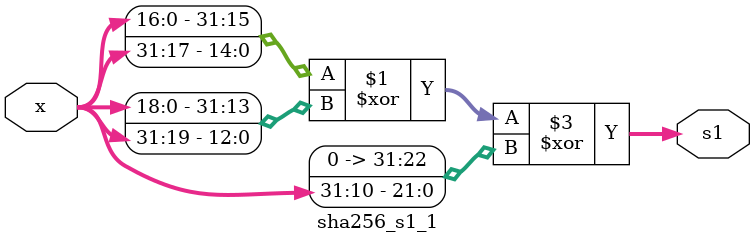
<source format=sv>
module sha256_s1_1 (
          input wire [31:0] x,
          output wire [31:0] s1
          );

      assign s1 = ({x[16:0], x[31:17]} ^ {x[18:0], x[31:19]} ^ (x >> 10));

      endmodule
</source>
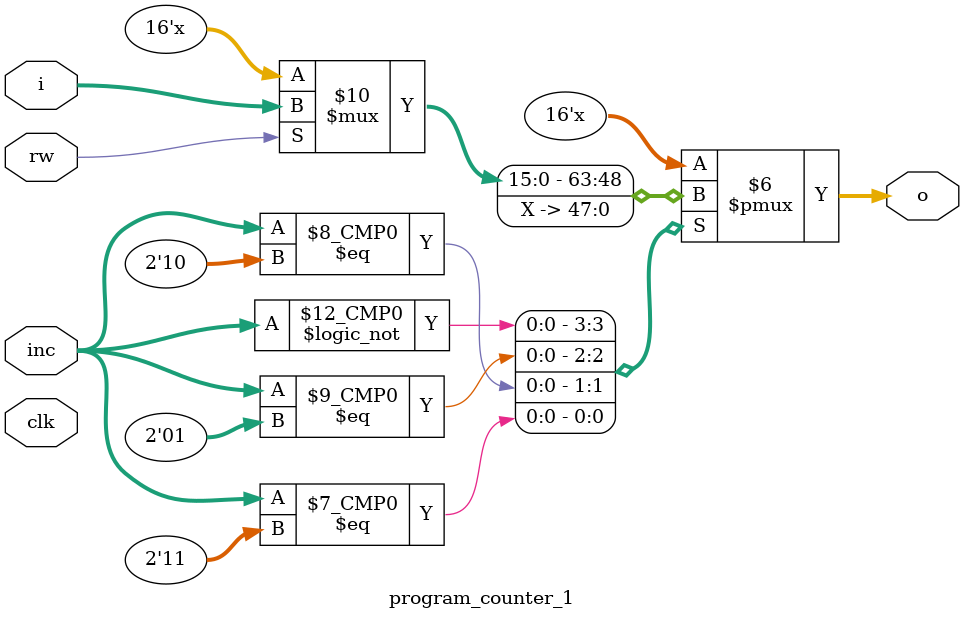
<source format=v>
module program_counter_1 #(parameter SIZE = 16) (input clk, input [SIZE-1:0] i, output reg [SIZE-1:0] o, input rw, input [1:0] inc);
	initial o <= 0;
	always @(clk) begin
		case (inc)
			2'b00 : begin
				if (rw)
					o <= i;
			end
			2'b01 : o <= o + 2;
			2'b10 : o <= o + 4;
			2'b11 : o <= o + 6;
		endcase
	end
endmodule
</source>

******

TO DO: What is the number of lines in the records that contain "input"? State that number alone.

COMPLETED EXERCISE: 2